#### Document section ####

In 2010, Serbia organized its first direct elections for the country's national minority councils. The electoral list of Zukorlić's Bosniak Cultural Community group won seventeen seats in the election for the Bosniak National Council, as against thirteen for the Bosniak List led by Sulejman Ugljanin and five for the Bosniak Renaissance list of Rasim Ljajić. The results were extremely contentious, and the legitimacy of the Bosniak Cultural Community's victory was contested by both the Serbian government and Ugljanin's party. Zukorlić's group held a constituent session for the council on 7 July 2010, which was also attended by two delegates from Bosniak Renaissance. This iteration of the council continued to meet afterward but was not recognized by the Serbian government. Fehratović, who had not been a candidate in the 2010 election, was appointed as chair of the breakaway council's language and letters committee in December 2010. Later in the same month, he was chosen as president of the Bosniak Cultural Community.

Zukorlić ran for president of Serbia as an independent candidate in the 2012 presidential election, and Fehratović ran his campaign headquarters. The following year, the BDZ split into two rival factions, respectively led by Zukorlić and party leader Emir Elfić. The pro-Zukorlić wing of the party held a convention in early 2013 that deposed Elfić and elected Fehratović in his place. Elfić rejected the convention as illegitimate, describing it as constituting an act of "aggression" against the BDZ. These events ultimately led to party split, and in late 2013 Zukorlić's supporters coalesced as the BDZ Sandžak with Fehratović as party leader.

The Serbian government held a new election for the Bosniak National Council in 2014. Fehratović appeared in the lead position on Zukorlić's For Bosniaks, Sandžak and the Mufti list; the only other list to appear on the ballot was Ugljanin's For Bosniak Unity. Ugljanin's list won the election, nineteen seats to sixteen. Fehratović charged electoral fraud, saying that all of the overseers for a special second ballot in Tutin had been members of Ugljanin's Party of Democratic Action of Sandžak (SDA). Ultimately, however, he accepted his list's defeat and agreed to serve in opposition.

####

#### Task 1:
Reproduce the passage on the Bosniak National Council elections word for word, from "The Serbian government held" up to and including "serve in opposition.".
#### Task 2:
According to the passage on the Bosniak National Council elections, which committee of the breakaway council was Fehratović appointed to chair in December 2010?

#### Recorded data ####

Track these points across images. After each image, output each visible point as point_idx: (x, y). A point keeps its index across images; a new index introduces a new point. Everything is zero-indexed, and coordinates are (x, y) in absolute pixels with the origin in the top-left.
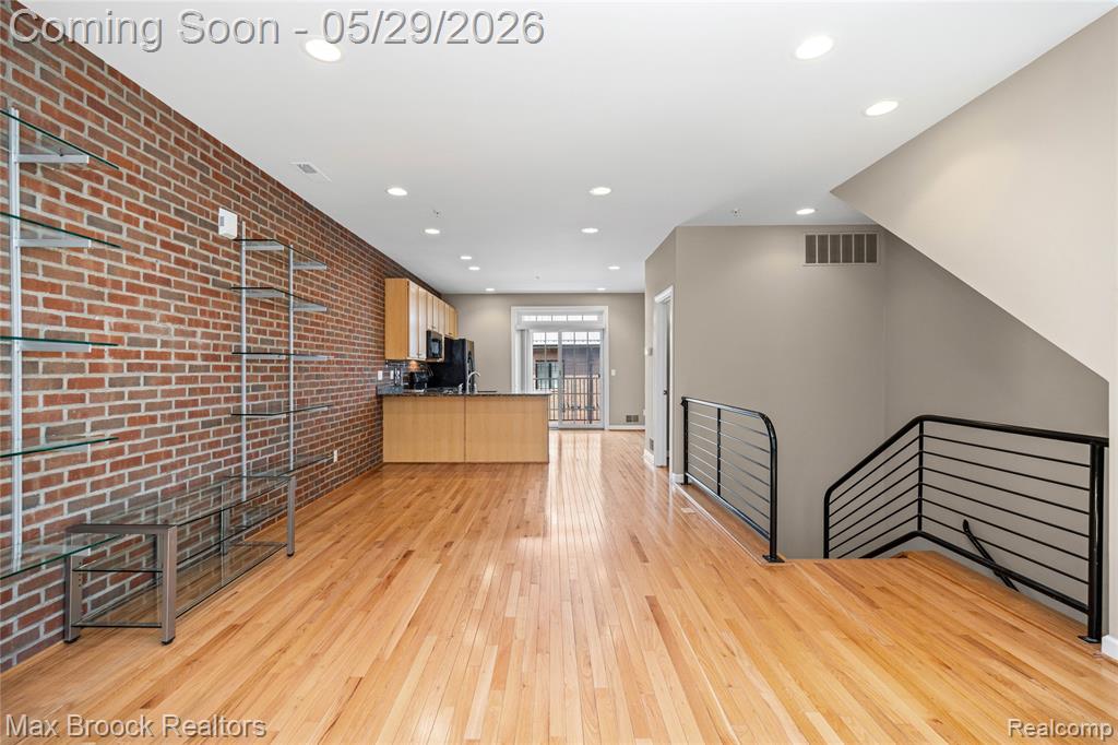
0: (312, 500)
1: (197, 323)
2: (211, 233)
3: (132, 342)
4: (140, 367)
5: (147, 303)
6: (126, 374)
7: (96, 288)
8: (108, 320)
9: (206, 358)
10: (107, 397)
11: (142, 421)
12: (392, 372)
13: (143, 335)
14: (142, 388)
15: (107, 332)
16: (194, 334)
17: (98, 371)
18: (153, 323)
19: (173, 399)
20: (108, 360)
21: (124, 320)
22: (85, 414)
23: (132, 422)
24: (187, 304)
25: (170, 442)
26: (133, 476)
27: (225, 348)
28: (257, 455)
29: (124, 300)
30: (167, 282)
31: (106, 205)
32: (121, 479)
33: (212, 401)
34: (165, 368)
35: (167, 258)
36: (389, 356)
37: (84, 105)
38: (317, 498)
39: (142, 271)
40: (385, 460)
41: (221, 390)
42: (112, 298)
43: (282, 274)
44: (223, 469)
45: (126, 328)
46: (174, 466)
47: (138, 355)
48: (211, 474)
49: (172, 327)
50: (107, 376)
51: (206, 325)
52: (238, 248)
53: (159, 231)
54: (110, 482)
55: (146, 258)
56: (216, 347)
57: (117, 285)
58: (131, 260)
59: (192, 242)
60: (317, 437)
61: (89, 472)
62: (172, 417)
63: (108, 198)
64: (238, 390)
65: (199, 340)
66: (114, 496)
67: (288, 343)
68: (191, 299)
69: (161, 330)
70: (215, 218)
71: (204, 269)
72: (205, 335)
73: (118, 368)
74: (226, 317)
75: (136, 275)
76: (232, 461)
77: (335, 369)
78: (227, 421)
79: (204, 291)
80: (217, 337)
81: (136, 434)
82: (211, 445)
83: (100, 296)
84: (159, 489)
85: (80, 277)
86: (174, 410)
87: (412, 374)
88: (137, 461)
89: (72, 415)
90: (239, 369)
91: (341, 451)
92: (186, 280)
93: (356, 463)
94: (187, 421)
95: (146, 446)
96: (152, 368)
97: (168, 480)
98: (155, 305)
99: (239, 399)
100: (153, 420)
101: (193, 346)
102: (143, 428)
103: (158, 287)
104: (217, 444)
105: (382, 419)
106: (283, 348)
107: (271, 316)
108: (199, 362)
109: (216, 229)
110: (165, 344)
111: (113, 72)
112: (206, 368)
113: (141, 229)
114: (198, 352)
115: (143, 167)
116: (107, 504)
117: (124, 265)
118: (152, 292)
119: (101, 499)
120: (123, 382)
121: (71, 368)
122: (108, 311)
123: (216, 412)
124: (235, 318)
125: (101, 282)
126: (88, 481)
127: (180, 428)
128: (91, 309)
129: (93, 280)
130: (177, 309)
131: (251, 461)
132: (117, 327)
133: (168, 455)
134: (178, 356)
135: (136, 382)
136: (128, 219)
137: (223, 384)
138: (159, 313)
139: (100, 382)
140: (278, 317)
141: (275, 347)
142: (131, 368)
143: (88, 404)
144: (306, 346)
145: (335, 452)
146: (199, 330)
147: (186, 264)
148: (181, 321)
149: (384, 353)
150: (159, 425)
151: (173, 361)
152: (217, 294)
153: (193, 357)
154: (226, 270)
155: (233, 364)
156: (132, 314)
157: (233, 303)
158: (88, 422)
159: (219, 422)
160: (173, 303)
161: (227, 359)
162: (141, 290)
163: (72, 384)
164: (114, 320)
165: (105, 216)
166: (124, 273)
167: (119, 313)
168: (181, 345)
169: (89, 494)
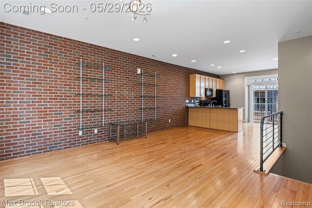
0: (162, 130)
1: (132, 91)
2: (135, 74)
3: (120, 95)
4: (122, 99)
5: (123, 88)
6: (119, 100)
7: (114, 87)
8: (116, 92)
9: (134, 97)
10: (116, 104)
11: (122, 108)
12: (193, 101)
13: (122, 94)
14: (122, 103)
15: (116, 93)
16: (132, 93)
17: (115, 100)
18: (124, 92)
19: (127, 105)
20: (116, 98)
21: (119, 91)
22: (113, 106)
23: (120, 108)
24: (130, 88)
25: (127, 112)
26: (120, 117)
27: (138, 95)
28: (146, 117)
29: (119, 88)
30: (126, 84)
31: (116, 73)
32: (118, 118)
33: (135, 106)
34: (126, 99)
35: (127, 80)
36: (191, 96)
37: (113, 58)
38: (163, 130)
39: (122, 83)
40: (189, 125)
41: (138, 104)
42: (117, 88)
43: (153, 79)
44: (138, 119)
45: (119, 93)
46: (127, 117)
47: (121, 97)
48: (135, 120)
49: (127, 92)
50: (116, 101)
51: (134, 91)
52: (142, 75)
53: (125, 75)
54: (116, 118)
55: (123, 81)
56: (136, 95)
57: (118, 86)
58: (120, 81)
59: (132, 76)
60: (164, 116)
61: (113, 116)
62: (127, 108)
63: (116, 72)
64: (142, 104)
65: (133, 94)
66: (117, 120)
67: (155, 94)
68: (131, 87)
69: (126, 93)
70: (136, 70)
71: (134, 81)
72: (134, 93)
73: (118, 99)
74: (139, 89)
75: (121, 84)
76: (140, 118)
77: (169, 100)
78: (139, 110)
79: (134, 85)
80: (137, 93)
81: (121, 111)
82: (135, 114)
83: (115, 88)
84: (125, 121)
85: (112, 85)
86: (128, 107)
87: (201, 101)
88: (121, 115)
89: (111, 107)
90: (142, 99)
91: (172, 120)
92: (130, 83)
93: (178, 124)
94: (130, 109)
95: (122, 113)
96: (124, 99)
97: (126, 119)
98: (124, 88)
99: (142, 105)
100: (124, 108)
101: (131, 95)
102: (122, 109)
103: (125, 85)
104: (136, 114)
105: (188, 113)
106: (153, 95)
107: (150, 88)
108: (133, 98)
109: (137, 72)
110: (126, 95)
111: (117, 51)
112: (134, 99)
113: (122, 76)
114: (133, 96)
115: (122, 65)
116: (116, 121)
117: (119, 82)
118: (124, 86)
119: (115, 120)
120: (119, 102)
121: (111, 99)
122: (116, 90)
123: (136, 108)
124: (140, 89)
125: (115, 86)
126: (113, 117)
127: (129, 110)
128: (114, 90)
129: (114, 85)
130: (128, 89)
131: (144, 119)
132: (118, 93)
133: (126, 115)
134: (128, 97)
135: (121, 102)
136: (120, 74)
137: (138, 102)
138: (125, 90)
139: (115, 102)
140: (152, 88)
141: (151, 95)
142: (120, 99)
143: (113, 105)
144: (160, 94)
145: (170, 120)
146: (133, 92)
147: (130, 80)
148: (129, 91)
149: (189, 95)
150: (125, 109)
151: (127, 98)
152: (137, 85)
153: (131, 97)
154: (139, 80)
155: (140, 99)
156: (120, 90)
157: (140, 86)
158: (113, 108)
159: (137, 110)
160: (127, 88)
161: (139, 97)
162: (122, 86)
163: (111, 102)
164: (117, 91)
165: (116, 75)
166: (119, 84)
167: (118, 90)
168: (129, 95)
169: (113, 119)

####

#### Exercise result 1:
The Serbian government held a new election for the Bosniak National Council in 2014. Fehratović appeared in the lead position on Zukorlić's For Bosniaks, Sandžak and the Mufti list; the only other list to appear on the ballot was Ugljanin's For Bosniak Unity. Ugljanin's list won the election, nineteen seats to sixteen. Fehratović charged electoral fraud, saying that all of the overseers for a special second ballot in Tutin had been members of Ugljanin's Party of Democratic Action of Sandžak (SDA). Ultimately, however, he accepted his list's defeat and agreed to serve in opposition.

#### Exercise result 2:
The language and letters committee.